During the Generation Adidas Cup in Dallas in 2011, Brody didn’t sniff the field the first game. Jordan Allen, former RSL player and Brody’s best friend, was at that tournament and remembers Brody didn’t play because “the first impression is that he’s the skinny kid.”
But in the second game, Brody impressed those watching. And he’s continued to impress at every stage of his career only to be doubted again and again, and it took a toll on him.
“It’s kind of hard when that’s what everybody’s telling you that’s in those positions where they control it — that you’re not good enough,” Brody said. “So eventually you just kind of start to believe it.”
Eventually, though, Brody turned his biggest perceived flaw into his biggest asset. From a young age, he’d practice in the backyard with his dad in the evenings and try to dribble around him and his brother, Eric. That followed him to the professional ranks, where his teammates rave about his ability on the ball.
“I think he’s exceptional,” Meram said. “He’s got so much quickness. He’s slippery. He understands the game. He never stops running. It’s honestly remarkable.”
Those closest to Brody say he should have been seeing MLS minutes years ago.
“At every stage he’s been doubted, and his journey’s taken longer than it should have because of that doubt,” Allen said. “But he’s just exceeded expectations every time and proved doubters wrong every chance he’s gotten.”
Off to Austria
After requesting a trade in early 2019, Brody returned to the Monarchs and waited. In July, he finally got a chance at a fresh start when he was loaned to a third-division team in Austria.
Brody had trained just twice with his new team, FC Pinzgau, since arriving to Saalfelden, a mountain town with 16,000 residents about an hour from Salzburg. He was there for a new challenge in both life and career after four difficult years at the USL Championship level with the Real Monarchs and the confidence-sucking failure of not making the Real Salt Lake roster.
After that second training session, FC Pinzgau coach Christian Ziege pulled Brody aside and asked why he was on a third-division team in Austria and not in Major League Soccer. When Brody replied that it was because he was told for years that he wasn’t good enough, the two-time Bundesliga champion laughed.

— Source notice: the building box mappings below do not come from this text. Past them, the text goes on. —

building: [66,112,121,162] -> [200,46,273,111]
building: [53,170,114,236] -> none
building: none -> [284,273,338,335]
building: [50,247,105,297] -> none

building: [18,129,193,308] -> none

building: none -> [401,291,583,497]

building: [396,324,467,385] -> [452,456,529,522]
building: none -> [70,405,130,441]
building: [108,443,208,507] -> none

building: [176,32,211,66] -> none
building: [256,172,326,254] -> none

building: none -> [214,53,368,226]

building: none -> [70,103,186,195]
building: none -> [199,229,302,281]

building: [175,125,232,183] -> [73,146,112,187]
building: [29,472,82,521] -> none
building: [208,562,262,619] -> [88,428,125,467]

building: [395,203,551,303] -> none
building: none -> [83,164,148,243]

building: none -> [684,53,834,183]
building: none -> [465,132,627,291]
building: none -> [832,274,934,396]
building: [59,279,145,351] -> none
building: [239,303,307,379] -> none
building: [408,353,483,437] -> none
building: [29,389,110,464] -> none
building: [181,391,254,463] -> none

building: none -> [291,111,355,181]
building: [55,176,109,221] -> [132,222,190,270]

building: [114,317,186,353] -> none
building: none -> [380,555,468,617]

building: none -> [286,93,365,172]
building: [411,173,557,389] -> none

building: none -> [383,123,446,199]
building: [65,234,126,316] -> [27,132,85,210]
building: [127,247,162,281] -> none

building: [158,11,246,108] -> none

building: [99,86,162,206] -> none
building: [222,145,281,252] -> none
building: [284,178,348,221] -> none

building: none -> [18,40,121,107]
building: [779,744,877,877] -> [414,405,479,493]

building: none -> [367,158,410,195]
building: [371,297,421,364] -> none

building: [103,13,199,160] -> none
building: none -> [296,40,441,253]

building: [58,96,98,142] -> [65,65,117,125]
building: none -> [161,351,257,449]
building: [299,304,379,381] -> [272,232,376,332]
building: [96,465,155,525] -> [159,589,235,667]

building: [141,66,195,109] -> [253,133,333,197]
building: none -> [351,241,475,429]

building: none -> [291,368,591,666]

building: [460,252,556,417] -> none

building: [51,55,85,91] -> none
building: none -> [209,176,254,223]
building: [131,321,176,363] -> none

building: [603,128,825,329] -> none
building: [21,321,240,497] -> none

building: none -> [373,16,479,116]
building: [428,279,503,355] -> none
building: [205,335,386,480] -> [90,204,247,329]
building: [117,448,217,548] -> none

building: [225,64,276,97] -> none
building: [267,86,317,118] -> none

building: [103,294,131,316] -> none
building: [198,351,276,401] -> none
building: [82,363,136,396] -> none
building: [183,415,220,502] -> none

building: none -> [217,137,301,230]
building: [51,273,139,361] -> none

“I’ve seen the level of MLS,” Brody recalled Ziege saying. “After seeing you for two days, you definitely do belong at that level.”
That was all Brody needed to start believing in himself again. He played in 14 matches and scored four goals for FC Pinzgau, per Footy Stats. He impressed the RSL brass so much that the club brought him back and eventually gave him that first-team contract he’d dreamed about since his days at the academy in Casa Grande, Arizona.
When the COVID-19 pandemic reached Europe, the lockdowns were strict, and some of Brody’s teammates went home. But he stayed for four months and trained on his own.
Quitting just isn’t how Brody is wired.
RSL coach Freddy Juarez said of one Brody’s best attributes is he has the “mentality of a warrior.” Kraus said he has a “gladiator mentality” on the field.
And even though he lost confidence along the way, Brody found it again in Austria and now that he’s with RSL, he wants it to stay that way.
“I still feel like I have to bring it every single game because I know what it’s like ... playing at those lower levels and I don’t want to go back,” Brody said.